My mum was an excellent grandma. Not so much because she bought treats (even though she did) and not because she let the kids get away with stuff (because she didn’t), but because she gave her grandchildren time.

She would read books, she would encourage them to read books, she would tell stories, she would sing songs, she would watch them tackle new crafts. She had time, she made time, for them.

She would spend time doing things with the kids that other people wouldn’t, like follow them on their make-believe. Best example – I once returned home from work to find the kids on all fours drinking milk from bowls on the floor.

‘We’re dogs,’ said Emma, then three-years-old, simply.

‘And quite good dogs, too,’ added Mum.

Perhaps most importantly, Mum had time to listen to the kids. Time to listen to their (often quite long-winded) accounts of small happenings, time to hear their slowly forming understandings of things and, above all, time to listen when things weren’t going so well. She was particularly interested in taking time to help untangle unhelpful thoughts.

In fact, looking back, that was probably Mum’s special gift: she could spot ‘out of sorts’ at 20 paces. She noticed the grandchild (and the adult child) who was a little quiet – the one who didn’t join in the family dinner table banter, who seemed a little tangled – and she always wanted to know why, what was happening for them and, if possible, if she could help untangle them.

I wanted to honour that careful, loving untangling in Grumble Boats – the special quality Mum had of curiously meeting someone in their grumble and helping them find a way out of it.
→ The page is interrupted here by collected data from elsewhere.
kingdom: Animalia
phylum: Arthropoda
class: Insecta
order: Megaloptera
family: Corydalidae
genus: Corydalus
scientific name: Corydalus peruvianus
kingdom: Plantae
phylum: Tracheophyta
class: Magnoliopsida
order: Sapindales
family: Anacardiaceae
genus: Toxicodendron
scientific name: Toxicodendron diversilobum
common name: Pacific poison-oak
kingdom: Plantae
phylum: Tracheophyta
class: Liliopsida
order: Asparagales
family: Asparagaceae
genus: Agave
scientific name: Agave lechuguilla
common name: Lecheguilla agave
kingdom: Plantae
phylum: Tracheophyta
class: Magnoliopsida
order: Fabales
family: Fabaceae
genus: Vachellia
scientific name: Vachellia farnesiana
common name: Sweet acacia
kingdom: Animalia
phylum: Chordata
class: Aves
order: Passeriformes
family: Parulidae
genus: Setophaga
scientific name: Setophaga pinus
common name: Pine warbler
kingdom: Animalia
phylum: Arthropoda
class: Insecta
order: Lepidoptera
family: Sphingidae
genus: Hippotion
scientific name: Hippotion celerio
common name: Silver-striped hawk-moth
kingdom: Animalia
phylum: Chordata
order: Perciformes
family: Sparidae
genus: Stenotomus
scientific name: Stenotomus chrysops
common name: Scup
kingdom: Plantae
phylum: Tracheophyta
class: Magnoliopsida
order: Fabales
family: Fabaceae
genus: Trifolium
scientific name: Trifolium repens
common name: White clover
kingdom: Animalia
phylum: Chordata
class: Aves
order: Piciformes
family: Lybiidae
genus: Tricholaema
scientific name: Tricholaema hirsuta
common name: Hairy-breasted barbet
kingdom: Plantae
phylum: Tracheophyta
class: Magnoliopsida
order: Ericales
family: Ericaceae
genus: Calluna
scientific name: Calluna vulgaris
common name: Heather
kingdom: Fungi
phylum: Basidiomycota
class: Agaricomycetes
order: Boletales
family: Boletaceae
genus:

Far from dismissing it, she encouraged sitting in it, dealing with it and, only then, moving on.

That’s what the grandma in the story is doing as she watches Emma furiously draw her grumble and then exclaims: ‘Goodness me! That looks very grumpy! Brilliant, Emma!’

Beloved US children’s TV host Mr Rogers once said ‘if you can name a feeling, you can manage it.’ Wise words. I think Mum and Mr Rogers would have got on well.

This slightly battered picture of Mum and Emma, then three years old, captures much of all this. The two striding off, adventure most likely ahead, and total trust on the part of Emma: if Grandma had your hand, all was, or at least would be, well.

Mum died in 2011 and in losing her, our family lost their emotional head. I wrote in my eulogy: ‘Mum saw us, all of us, and loved us anyway. Being seen fully and loved is a wonderful thing.’

Grumble Boats is for Mum but it is also for all Grandmas and Grandpas who give their time to look and listen and love.

Oh, and Mum never made a grumble boat – but I reckon she would think it was a really good idea.